Who is this relevant for?
- Pharmaceutical buyers sourcing shortage medicines
- Hospitals managing supply risk
- Distributors monitoring sourcing opportunities
The MHRA has recalled all batches of quetiapine oral suspension manufactured by Eaststone Limited after a manufacturing error left the product with double the intended amount of quetiapine fumarate.
This is a recall in the UK unlicensed specials market, where products are supplied when licensed options are not suitable for an individual patient. In this case, the affected medicine was used in psychiatric care, including schizophrenia, bipolar disorder, and add-on treatment for depression.
For operators, the immediate issue is patient-level traceability. Eaststone told the MHRA it has full traceability of healthcare customers it supplied directly and has already started recall communications and action. That matters in specials supply, where products often move through narrower channels and recall execution depends on fast identification of each affected bottle and patient.
Only 166 bottles were manufactured between 26 October 2025 and 26 January 2026, but the operational burden is still high. Pharmacies and other healthcare professionals involved in dispensing the product have been told to identify and contact all affected patients at once to confirm whether any medicine remains in use. Patients who previously took affected batches may also be reviewed.
Pressure on replacement supply
The recall also creates an access problem. GPs and specialist clinicians are being asked to review patients quickly and consider ongoing treatment options, including switching to alternatives. That places pressure on pharmacy teams and supply partners to locate suitable replacement options without delay.

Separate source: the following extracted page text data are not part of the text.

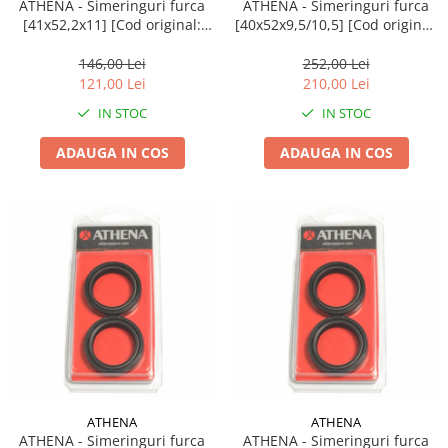
ATHENA - Simeringuri furca
ATHENA - Simeringuri furca
[41x52,2x11] [Cod original:
[40x52x9,5/10,5] [Cod original:
P40FORK455183]
P40FORK455087]
146,00 Lei
252,00 Lei
121,00 Lei
210,00 Lei
IN STOC
IN STOC
ADAUGA IN COS
ADAUGA IN COS
ATHENA
ATHENA
ATHENA - Simeringuri furca
ATHENA - Simeringuri furca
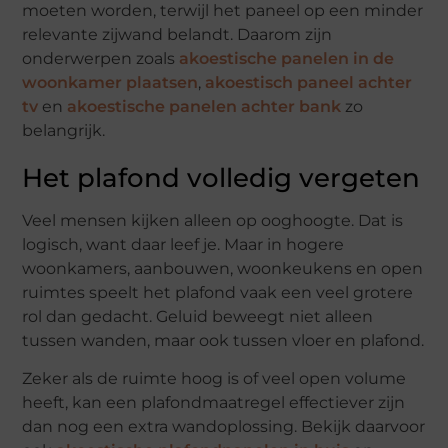
moeten worden, terwijl het paneel op een minder
relevante zijwand belandt. Daarom zijn
onderwerpen zoals
akoestische panelen in de
woonkamer plaatsen
,
akoestisch paneel achter
tv
en
akoestische panelen achter bank
zo
belangrijk.
Het plafond volledig vergeten
Veel mensen kijken alleen op ooghoogte. Dat is
logisch, want daar leef je. Maar in hogere
woonkamers, aanbouwen, woonkeukens en open
ruimtes speelt het plafond vaak een veel grotere
rol dan gedacht. Geluid beweegt niet alleen
tussen wanden, maar ook tussen vloer en plafond.
Zeker als de ruimte hoog is of veel open volume
heeft, kan een plafondmaatregel effectiever zijn
dan nog een extra wandoplossing. Bekijk daarvoor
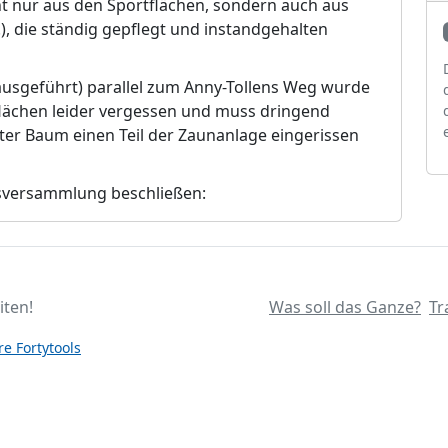
ht nur aus den Sportflächen, sondern auch aus
, die ständig gepflegt und instandgehalten
 ausgeführt) parallel zum Anny-Tollens Weg wurde
flächen leider vergessen und muss dringend
ter Baum einen Teil der Zaunanlage eingerissen
ksversammlung
beschließen:
iten!
Was soll das Ganze?
Tr
e Fortytools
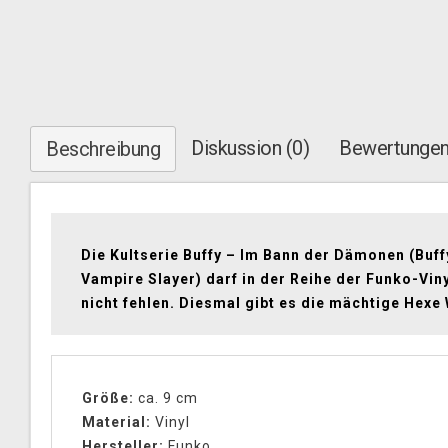
Diskussion (0)
Bewertungen
Beschreibung
Die Kultserie Buffy – Im Bann der Dämonen (Buff
Vampire Slayer) darf in der Reihe der Funko-Vin
nicht fehlen. Diesmal gibt es die mächtige Hexe 
Größe:
ca. 9 cm
Material:
Vinyl
Hersteller:
Funko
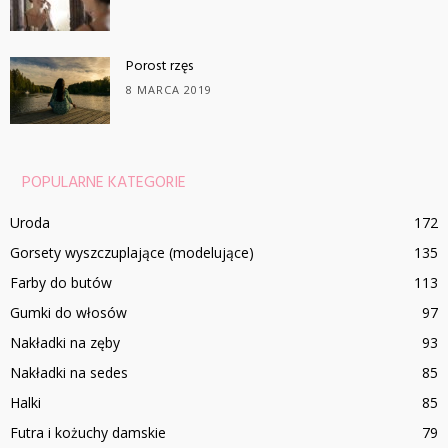
Porost rzęs
8 MARCA 2019
POPULARNE KATEGORIE
Uroda
172
Gorsety wyszczuplające (modelujące)
135
Farby do butów
113
Gumki do włosów
97
Nakładki na zęby
93
Nakładki na sedes
85
Halki
85
Futra i kożuchy damskie
79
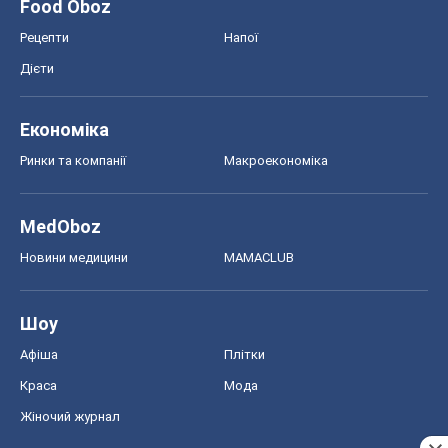
Food Oboz
Рецепти
Напої
Дієти
Економіка
Ринки та компанії
Макроекономіка
MedOboz
Новини медицини
MAMACLUB
Шоу
Афіша
Плітки
Краса
Мода
Жіночий журнал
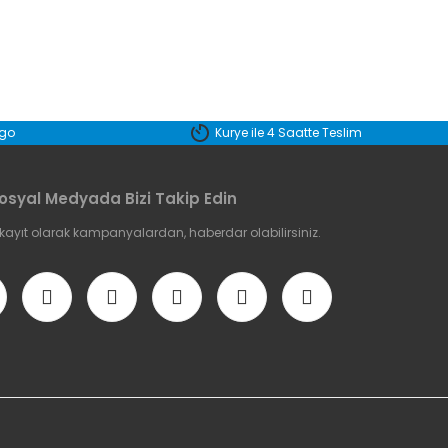
etebilirsiniz.
rgo
Kurye ile 4 Saatte Teslim
osyal Medyada Bizi Takip Edin
 kayıt olarak kampanyalardan, haberdar olabilirsiniz.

For buyers and distributors, the case is a reminder that unlicensed medicine supply depends on more than availability. It also depends on manufacturer controls, batch traceability, and the ability to support urgent substitution when a product is withdrawn.
Why this matters in specials
The source of the issue was a manufacturing error, not a distribution problem. Still, the downstream effect sits squarely with dispensers, prescribers, and supply teams. Once an unlicensed special is recalled, each handoff matters: who received stock, which patients were dispensed from affected batches, and what can replace the product for ongoing treatment.
The MHRA has directed stakeholders to the National Patient Safety Alert for batch details and further instructions. For organisations handling specials, this recall underlines a basic requirement in unlicensed medicine supply: tight records, clear recall workflows, and alternative sourcing routes that can be activated quickly when quality failures surface.